僕のような一介の古着屋の言葉ではなく、何万人、何十万人という人たちをマイクロクレジットを通じて自立させたユヌス氏の言葉だから、比べようもなく重い。
そして、たとえばこの記事によれば、起業・自営・フリーランスという働き方は、欧米ではさらに重視されつつあるという。
30%のイギリスの若者は将来自営できると考えており、25%は今後5年以内に自分がビジネスオーナーになれると信じている。(略)43%はすでになにがしかのお金を自分で稼いだことがある。
また、こちらの記事にはこんなことも書いてある。
300人近くの14歳から16歳のイギリスの中学生に訊ねたところ、70%はすでに職業を決めており、その4分の1は自分で仕事を始めるつもりと回答した。
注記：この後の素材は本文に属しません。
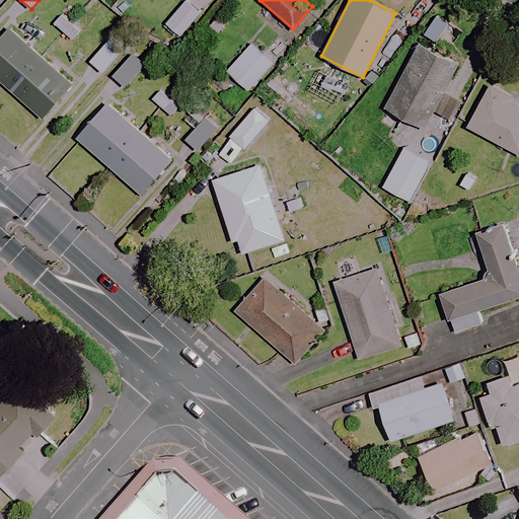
[(200,14),(187,1),(166,22),(179,35),(200,14)]
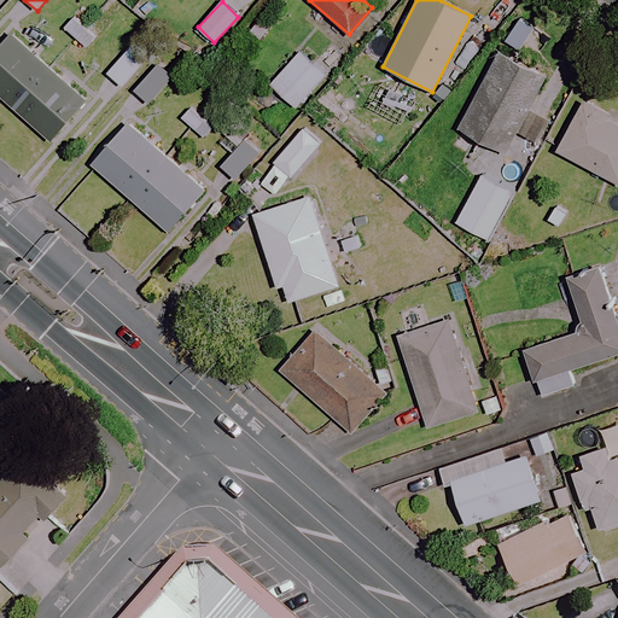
[(88,99),(13,31),(0,45),(0,94),(51,140),(88,99)]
イギリスをはじめ欧米でも、若年層の失業が問題となっており、そのことへの自衛手段としてそう考えざるをえないということもあるのだろう。
しかし、会社の寿命が短くなっている今、自分の食い扶持を自分で稼ぐということが、ひとつの解決になっていることは、先進国の共通の状況なのかなと思う。
さて、ユヌス氏の言葉は真実だろうか。
そういわれてみてば、たしかに、人間は昔から自分の食い扶持は自分で稼いできたはずだ。たとえば、江戸時代の日本では、80%以上の人たちが農業もしくは商売をするなり何かをつくるなりして生きていた。そして、その人たちはいわば、自営業者であり、フリーランスだったのではないだろうか。
そう考えると、たしかにユヌス氏のいうとおり、人間にはそのDNAが備わっているとも言えそうだ。
それを破壊してしまったのが産業革命だが、いま起きているIT革命が、個人の自立をより容易な方向に社会を発展させていると思うと、嬉しい。
しかし、ユヌス氏がそうおっしゃったとしても、今の日本じゃ、到底、独立や自営・フリーランスを安易にすすめることはできない。
多くのひとが失敗していることは、みんなよくわかっている。
その最大の原因はみんなが「見栄」にとらわれ過ぎていることだと思うが、ほかにも銀行の融資の姿勢をはじめ、さまざまな問題があるだろう。
この記事は誤解されたようだが(ホリエモンさんにあほ!と言われた。光栄?)、僕は「起業なんて怖いからやめておこう」と主張しているわけではなく、リスクがとれる人はリスクをとってやればいいと思うし、リスクをとれないひとはリスクを最小にして始める方法もある。
イギリスの例をひきあいにだすまでもなく、これからの社会は、若い人も中高年も育児で会社を辞めざるをえなかった女性たちも、ひとりでも多くのひとが、自分のビジネスを持ち、自分の足で立つことが望まれている。そのほうが、社会全体の幸せの総和は間違いなく増えるからだ。
僕は思う。
今の日本にこそ、ユヌス氏の言葉を信じて、それを阻んでいるものは何かを、みんなで考えていくべきなのではないか、と。